● **Excerpt to read**
★ ★ ★

Home School Co-Op…What’s that?

Most long-time readers here know that, not only do I home school my own 7 children, I, myself, was home schooled many moons ago. At 35, I am a bit of first-generation mainstream home schooler (as opposed to, say, a home-schooler-by-necessity-because-of-the-pioneer-days). And let me just say: it certainly wasn’t as popular as it is now “in my day.”

I get lots of questions about home schooling–most friendly–from fellow home school moms, skeptics, and the idly curious, so I thought I’d dedicate a few posts to answering as many of them as I can from our family’s perspective and experience.

I’ll talk about curriculum and schedules and such more later, but, first, I’m tackling one I get asked all the time, and that is: “What in the world is a home school co-op?” (I have a feeling that, at least for some, the follow up question is: “Is that, like, a cult, or something?”).

Oddly enough, even though I grew up attending a home school co-op, I couldn’t really have defined “home school co-op” accurately in its modern incarnation 5 years ago. We didn’t participate in one until two years ago, and I didn’t know much about how they worked until fairly recently.

The co-op my brother and I attended as kids certainly didn’t look anything like what we do now, but the basic tenets and benefits were still present: socialization, fellowship, instruction, and an outlet for the mamas.

★ ★ ★

● **Short task 1**
In the post on home school co-ops, how many children does the writer home school?
● **Short task 2**
Reproduce the stretch of the entries from their first line through the line that contains "5.6).8 r.8 |", leaving out the pictures.
The entries that follow are unrelated to the post on home school co-ops.

(Data entries)
★ ★ ★

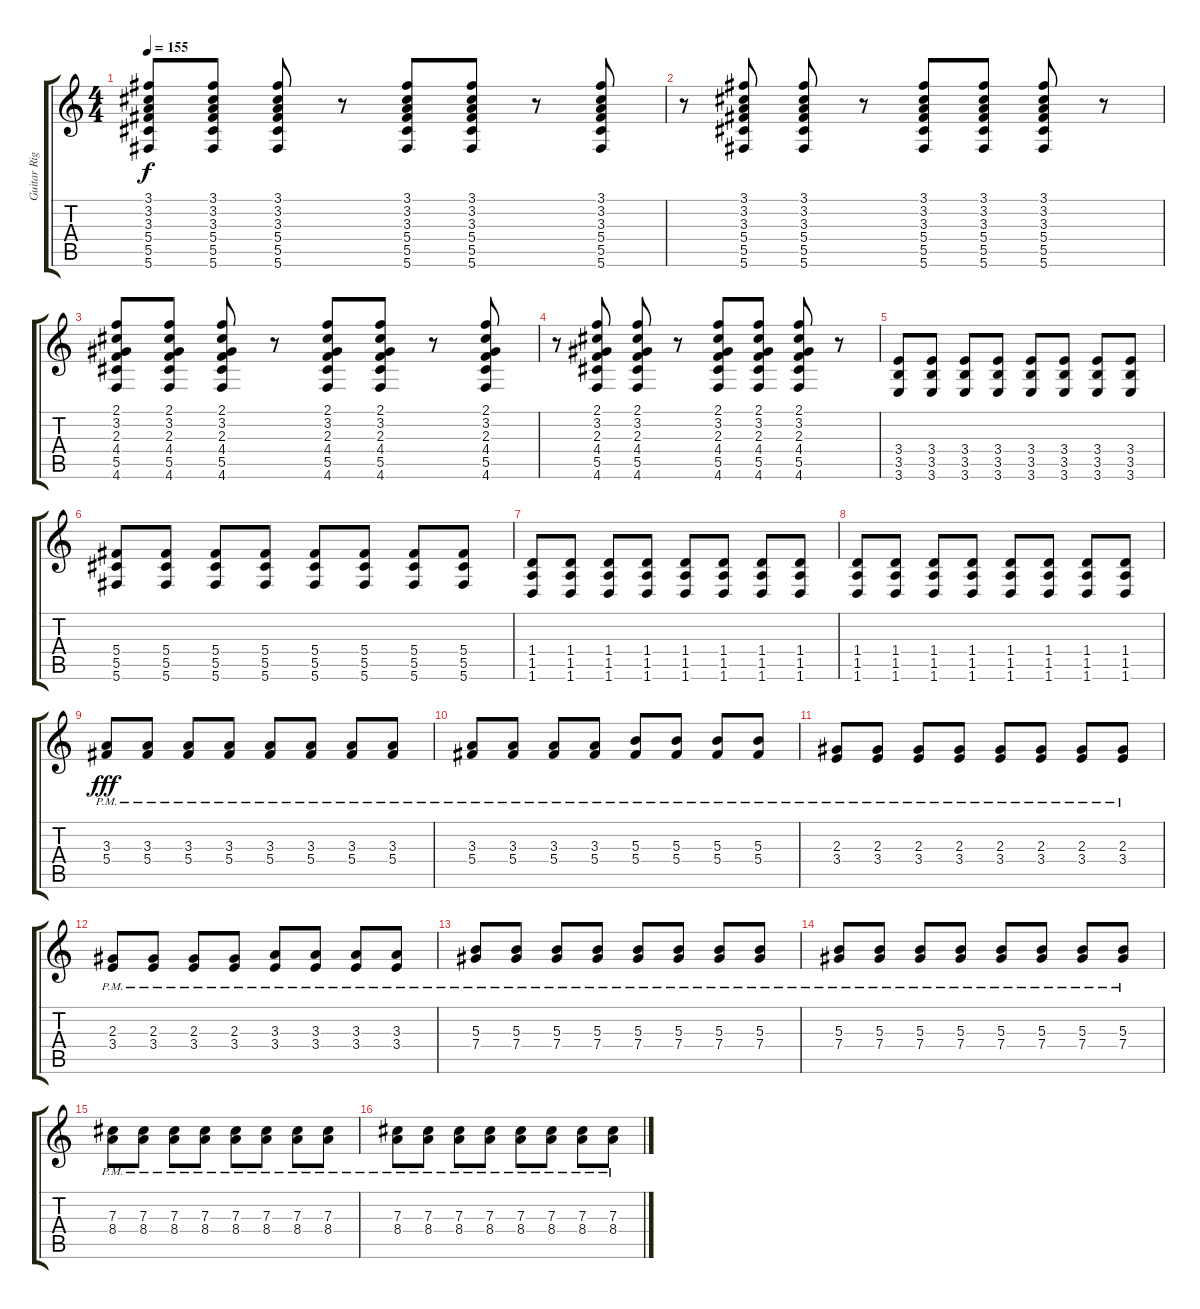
\track ("Guitar Right" "Guitar Rig") {instrument acousticguitarnylon}
\staff {score tabs}
\tuning (Eb4 Bb3 Gb3 Db3 Ab2 Db2) {hide}
\ts (4 4)
\tempo 155
\clef g2
\ks c
(3.1 3.2 3.3 5.4 5.5 5.6).8{dy f} (3.1 3.2 3.3 5.4 5.5 5.6).8 (3.1 3.2 3.3 5.4 5.5 5.6).8 r.8 (3.1 3.2 3.3 5.4 5.5 5.6).8 (3.1 3.2 3.3 5.4 5.5 5.6).8 r.8 (3.1 3.2 3.3 5.4 5.5 5.6).8 |
r.8 (3.1 3.2 3.3 5.4 5.5 5.6).8 (3.1 3.2 3.3 5.4 5.5 5.6).8 r.8 (3.1 3.2 3.3 5.4 5.5 5.6).8 (3.1 3.2 3.3 5.4 5.5 5.6).8 (3.1 3.2 3.3 5.4 5.5 5.6).8 r.8 |
(2.1 3.2 2.3 4.4 5.5 4.6).8 (2.1 3.2 2.3 4.4 5.5 4.6).8 (2.1 3.2 2.3 4.4 5.5 4.6).8 r.8 (2.1 3.2 2.3 4.4 5.5 4.6).8 (2.1 3.2 2.3 4.4 5.5 4.6).8 r.8 (2.1 3.2 2.3 4.4 5.5 4.6).8 |
r.8 (2.1 3.2 2.3 4.4 5.5 4.6).8 (2.1 3.2 2.3 4.4 5.5 4.6).8 r.8 (2.1 3.2 2.3 4.4 5.5 4.6).8 (2.1 3.2 2.3 4.4 5.5 4.6).8 (2.1 3.2 2.3 4.4 5.5 4.6).8 r.8 |
(3.4 3.5 3.6).8 (3.4 3.5 3.6).8 (3.4 3.5 3.6).8 (3.4 3.5 3.6).8 (3.4 3.5 3.6).8 (3.4 3.5 3.6).8 (3.4 3.5 3.6).8 (3.4 3.5 3.6).8 |
(5.4 5.5 5.6).8 (5.4 5.5 5.6).8 (5.4 5.5 5.6).8 (5.4 5.5 5.6).8 (5.4 5.5 5.6).8 (5.4 5.5 5.6).8 (5.4 5.5 5.6).8 (5.4 5.5 5.6).8 |
(1.4 1.5 1.6).8 (1.4 1.5 1.6).8 (1.4 1.5 1.6).8 (1.4 1.5 1.6).8 (1.4 1.5 1.6).8 (1.4 1.5 1.6).8 (1.4 1.5 1.6).8 (1.4 1.5 1.6).8 |
(1.4 1.5 1.6).8 (1.4 1.5 1.6).8 (1.4 1.5 1.6).8 (1.4 1.5 1.6).8 (1.4 1.5 1.6).8 (1.4 1.5 1.6).8 (1.4 1.5 1.6).8 (1.4 1.5 1.6).8 |
(3.3{pm} 5.4{pm}).8{dy fff} (3.3{pm} 5.4{pm}).8 (3.3{pm} 5.4{pm}).8 (3.3{pm} 5.4{pm}).8 (3.3{pm} 5.4{pm}).8 (3.3{pm} 5.4{pm}).8 (3.3{pm} 5.4{pm}).8 (3.3{pm} 5.4{pm}).8 |
(3.3{pm} 5.4{pm}).8 (3.3{pm} 5.4{pm}).8 (3.3{pm} 5.4{pm}).8 (3.3{pm} 5.4{pm}).8 (5.3{pm} 5.4{pm}).8 (5.3{pm} 5.4{pm}).8 (5.3{pm} 5.4{pm}).8 (5.3{pm} 5.4{pm}).8 |
(2.3{pm} 3.4{pm}).8 (2.3{pm} 3.4{pm}).8 (2.3{pm} 3.4{pm}).8 (2.3{pm} 3.4{pm}).8 (2.3{pm} 3.4{pm}).8 (2.3{pm} 3.4{pm}).8 (2.3{pm} 3.4{pm}).8 (2.3{pm} 3.4{pm}).8 |
(2.3{pm} 3.4{pm}).8 (2.3{pm} 3.4{pm}).8 (2.3{pm} 3.4{pm}).8 (2.3{pm} 3.4{pm}).8 (3.3{pm} 3.4{pm}).8 (3.3{pm} 3.4{pm}).8 (3.3{pm} 3.4{pm}).8 (3.3{pm} 3.4{pm}).8 |
(5.3{pm} 7.4{pm}).8 (5.3{pm} 7.4{pm}).8 (5.3{pm} 7.4{pm}).8 (5.3{pm} 7.4{pm}).8 (5.3{pm} 7.4{pm}).8 (5.3{pm} 7.4{pm}).8 (5.3{pm} 7.4{pm}).8 (5.3{pm} 7.4{pm}).8 |
(5.3{pm} 7.4{pm}).8 (5.3{pm} 7.4{pm}).8 (5.3{pm} 7.4{pm}).8 (5.3{pm} 7.4{pm}).8 (5.3{pm} 7.4{pm}).8 (5.3{pm} 7.4{pm}).8 (5.3{pm} 7.4{pm}).8 (5.3{pm} 7.4{pm}).8 |
(7.3{pm} 8.4{pm}).8 (7.3{pm} 8.4{pm}).8 (7.3{pm} 8.4{pm}).8 (7.3{pm} 8.4{pm}).8 (7.3{pm} 8.4{pm}).8 (7.3{pm} 8.4{pm}).8 (7.3{pm} 8.4{pm}).8 (7.3{pm} 8.4{pm}).8 |
(7.3{pm} 8.4{pm}).8 (7.3{pm} 8.4{pm}).8 (7.3{pm} 8.4{pm}).8 (7.3{pm} 8.4{pm}).8 (7.3{pm} 8.4{pm}).8 (7.3{pm} 8.4{pm}).8 (7.3{pm} 8.4{pm}).8 (7.3{pm} 8.4{pm}).8
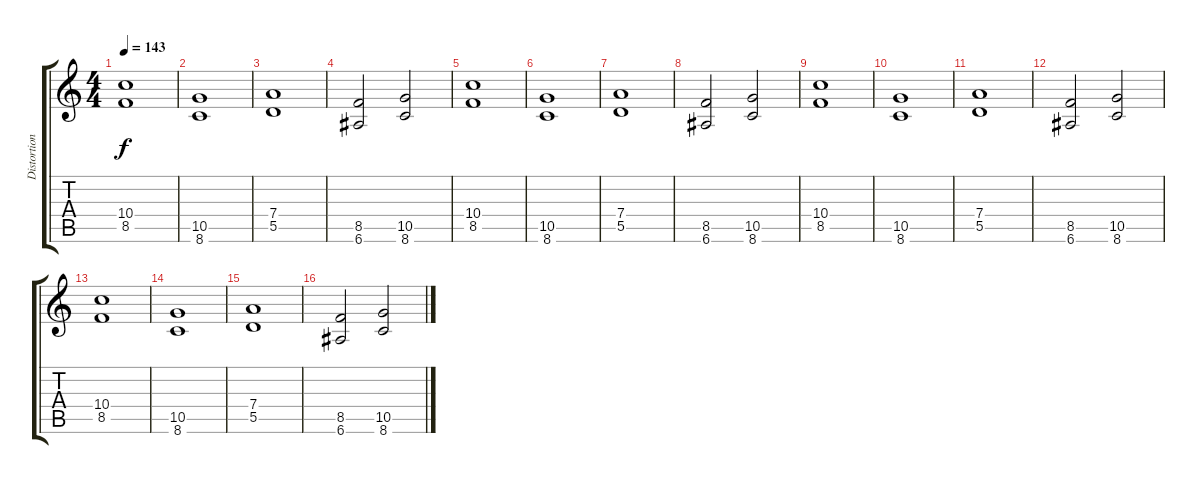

★ ★ ★

● **Written answer 1**
Seven.

● **Written answer 2**
\track ("Guitar Right" "Guitar Rig") {instrument acousticguitarnylon}
\staff {score tabs}
\tuning (Eb4 Bb3 Gb3 Db3 Ab2 Db2) {hide}
\ts (4 4)
\tempo 155
\clef g2
\ks c
(3.1 3.2 3.3 5.4 5.5 5.6).8{dy f} (3.1 3.2 3.3 5.4 5.5 5.6).8 (3.1 3.2 3.3 5.4 5.5 5.6).8 r.8 (3.1 3.2 3.3 5.4 5.5 5.6).8 (3.1 3.2 3.3 5.4 5.5 5.6).8 r.8 (3.1 3.2 3.3 5.4 5.5 5.6).8 |
r.8 (3.1 3.2 3.3 5.4 5.5 5.6).8 (3.1 3.2 3.3 5.4 5.5 5.6).8 r.8 (3.1 3.2 3.3 5.4 5.5 5.6).8 (3.1 3.2 3.3 5.4 5.5 5.6).8 (3.1 3.2 3.3 5.4 5.5 5.6).8 r.8 |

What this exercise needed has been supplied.